De onlusten in het olierijke Libië drijven de olieprijzen steeds verder op en
wakkeren de zorgen aan bij beleggers op Wall Street over de verdere
ontwikkelingen in het Midden-Oosten. Energiefondsen profiteren juist van de
hoge olieprijs; zij zagen de aandelen fors omhooggaan.
De toonaangevende Dow-Jonesindex sloot met een verlies van 0.9 procent op
12.105,78 punten. De breder samengestelde S&P 500-index zakte 0.6 procent
tot 1307,40 punten. Technologiegraadmeter Nasdaq zakte 1,2 procent tot
2722,99 punten.
Olieprijs
Sinds de onrust in het Midden-Oosten is de olieprijs naar recordhoogte
gestegen. Libië is geen belangrijke olieproducent voor de VS, maar beleggers
vrezen dat de opstand in Noord-Afrika naar andere olielanden overslaat en zo
de toevoer van olie remt.
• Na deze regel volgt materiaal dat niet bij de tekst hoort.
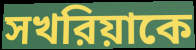
সখরিয়াকে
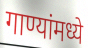
गाण्यांमध्ये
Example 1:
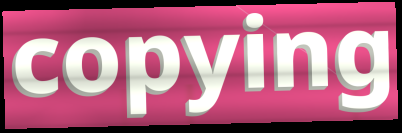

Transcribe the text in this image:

copying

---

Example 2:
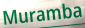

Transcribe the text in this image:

Muramba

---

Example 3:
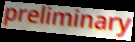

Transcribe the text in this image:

preliminary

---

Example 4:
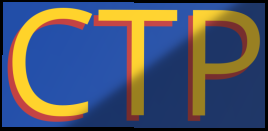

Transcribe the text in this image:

CTP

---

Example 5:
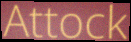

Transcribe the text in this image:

Attock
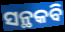
ସନ୍ଥକବି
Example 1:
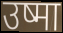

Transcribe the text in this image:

उष्मा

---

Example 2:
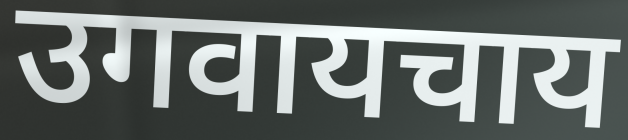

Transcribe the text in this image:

उगवायचाय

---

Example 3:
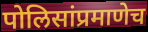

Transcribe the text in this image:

पोलिसांप्रमाणेच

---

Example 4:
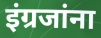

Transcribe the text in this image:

इंग्रजांना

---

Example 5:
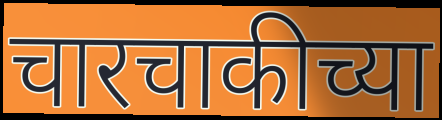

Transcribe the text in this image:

चारचाकीच्या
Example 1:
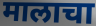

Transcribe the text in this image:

मालाचा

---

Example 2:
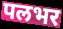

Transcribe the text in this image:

पलभर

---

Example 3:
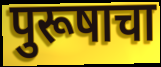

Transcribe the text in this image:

पुरूषाचा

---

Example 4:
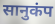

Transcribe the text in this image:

सानुकंप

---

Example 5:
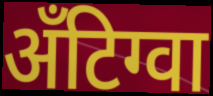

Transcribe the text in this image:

अँटिग्वा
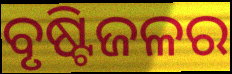
ବୃଷ୍ଟିଜଳର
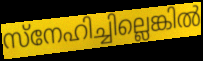
സ്നേഹിച്ചില്ലെങ്കിൽ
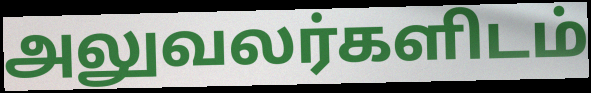
அலுவலர்களிடம்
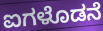
ಐಗಳೊಡನೆ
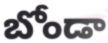
బోండా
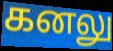
கனலு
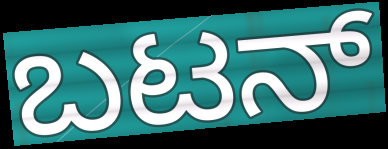
ಬಟನ್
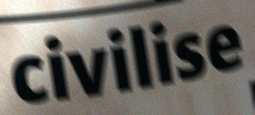
civilise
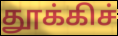
தூக்கிச்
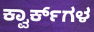
ಕ್ವಾರ್ಕ್‌ಗಳ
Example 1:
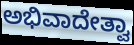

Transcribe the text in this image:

ಅಭಿವಾದೇತ್ವಾ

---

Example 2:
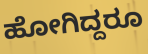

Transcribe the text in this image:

ಹೋಗಿದ್ದರೂ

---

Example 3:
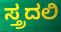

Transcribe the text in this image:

ಸ್ತ್ರದಲಿ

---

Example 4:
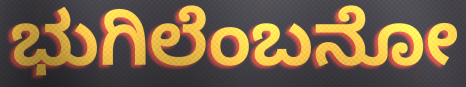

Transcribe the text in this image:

ಭುಗಿಲೆಂಬನೋ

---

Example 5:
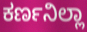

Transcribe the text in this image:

ಕರ್ಣನಿಲ್ಲಾ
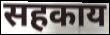
सहकाय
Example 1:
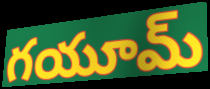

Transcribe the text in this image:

గయూమ్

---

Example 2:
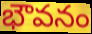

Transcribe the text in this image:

భౌవనం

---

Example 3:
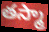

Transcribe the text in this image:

తస్మా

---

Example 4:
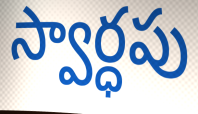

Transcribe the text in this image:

స్వార్ధపు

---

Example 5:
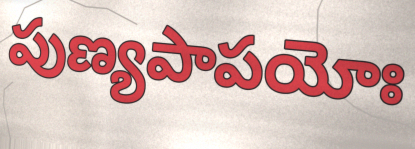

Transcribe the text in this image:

పుణ్యపాపయోః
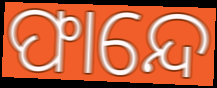
ଫାନ୍ଦେ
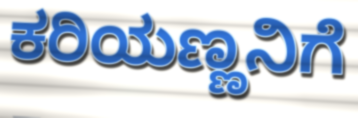
ಕರಿಯಣ್ಣನಿಗೆ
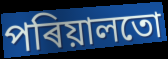
পৰিয়ালতো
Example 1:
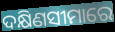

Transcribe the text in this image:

ଦକ୍ଷିଣସୀମାରେ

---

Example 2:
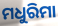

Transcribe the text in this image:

ମଧୁରିମା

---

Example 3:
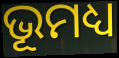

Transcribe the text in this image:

ଭୂମଧ୍ୟ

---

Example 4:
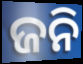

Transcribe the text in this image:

ଜନି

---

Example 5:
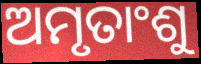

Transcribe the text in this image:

ଅମୃତାଂଶୁ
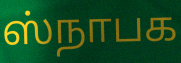
ஸ்நாபக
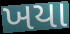
ખયા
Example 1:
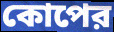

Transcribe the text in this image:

কোপের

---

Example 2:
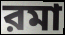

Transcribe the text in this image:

রমা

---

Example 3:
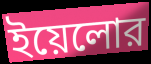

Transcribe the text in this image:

ইয়েলোর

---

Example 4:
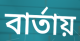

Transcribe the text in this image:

বার্তায়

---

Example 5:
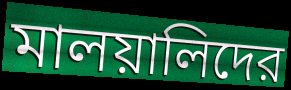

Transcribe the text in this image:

মালয়ালিদের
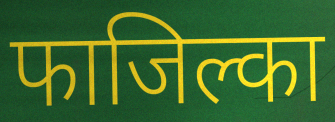
फाजिल्का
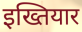
इख्तियार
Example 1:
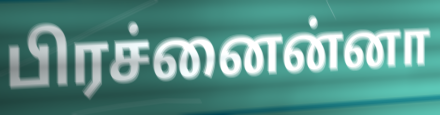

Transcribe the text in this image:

பிரச்னைன்னா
De prijs van een vat Brentolie schoot woensdag
boven de 110 dollar, de prijs voor een vat Amerikaanse ruwe olie zit dicht
tegen de 100 dollar aan. De prijzen waren sinds 2008 niet meer zo hoog.
Energiefondsen profiteerden van de gestegen olieprijs. Zowel Chevron als Exxon
Mobil zag het aandeel bijna 2 procent stijgen. Het aandeel Chesapeake Energy
steeg zelfs 7,3 procent.
Een van de grote verliezers was Hewlett-Packard. Het Amerikaanse
technologieconcern heeft de verwachtingen voor dit jaar naar beneden
bijgesteld, omdat de vraag van consumenten naar pc’s steeds kleiner wordt.
Het aandeel noteerde bijna 10 procent verlies.
De euro noteerde bij sluiting van de handel 1,3745 dollar. Op de Europese
beurzen was de munt 1,3770 dollar waard.